What the task asks
Write the lines from the start of the items through the line containing "залогодержатель, являющийся кредитором по", both included, as a JSON list of strings with one string per line, leaving out any blank lines.

·····

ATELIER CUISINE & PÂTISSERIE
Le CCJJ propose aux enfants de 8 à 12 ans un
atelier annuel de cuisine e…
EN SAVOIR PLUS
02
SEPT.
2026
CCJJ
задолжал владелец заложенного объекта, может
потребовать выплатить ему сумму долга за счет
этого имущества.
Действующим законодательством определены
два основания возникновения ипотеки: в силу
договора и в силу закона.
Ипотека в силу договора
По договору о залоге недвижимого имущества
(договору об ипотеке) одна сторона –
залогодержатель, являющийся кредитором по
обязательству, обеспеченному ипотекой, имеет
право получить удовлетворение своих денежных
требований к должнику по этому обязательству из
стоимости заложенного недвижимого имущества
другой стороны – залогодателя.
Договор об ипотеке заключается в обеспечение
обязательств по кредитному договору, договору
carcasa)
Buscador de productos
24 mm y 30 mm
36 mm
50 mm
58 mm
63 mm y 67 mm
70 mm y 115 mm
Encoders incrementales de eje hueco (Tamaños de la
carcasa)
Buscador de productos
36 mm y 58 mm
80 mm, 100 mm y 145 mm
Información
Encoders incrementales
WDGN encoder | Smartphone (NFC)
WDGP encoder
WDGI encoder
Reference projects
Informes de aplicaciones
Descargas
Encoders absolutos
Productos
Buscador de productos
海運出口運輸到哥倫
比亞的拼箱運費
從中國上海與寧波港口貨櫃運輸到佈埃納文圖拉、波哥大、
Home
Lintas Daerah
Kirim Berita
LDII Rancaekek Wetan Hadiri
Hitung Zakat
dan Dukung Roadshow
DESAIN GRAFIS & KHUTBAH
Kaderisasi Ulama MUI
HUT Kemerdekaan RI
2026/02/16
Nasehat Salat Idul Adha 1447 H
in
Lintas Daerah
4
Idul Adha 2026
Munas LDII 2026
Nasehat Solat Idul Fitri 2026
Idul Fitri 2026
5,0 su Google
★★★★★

·····

Written response
[
  "ATELIER CUISINE & PÂTISSERIE",
  "Le CCJJ propose aux enfants de 8 à 12 ans un",
  "atelier annuel de cuisine e…",
  "EN SAVOIR PLUS",
  "02",
  "SEPT.",
  "2026",
  "CCJJ",
  "задолжал владелец заложенного объекта, может",
  "потребовать выплатить ему сумму долга за счет",
  "этого имущества.",
  "Действующим законодательством определены",
  "два основания возникновения ипотеки: в силу",
  "договора и в силу закона.",
  "Ипотека в силу договора",
  "По договору о залоге недвижимого имущества",
  "(договору об ипотеке) одна сторона –",
  "залогодержатель, являющийся кредитором по"
]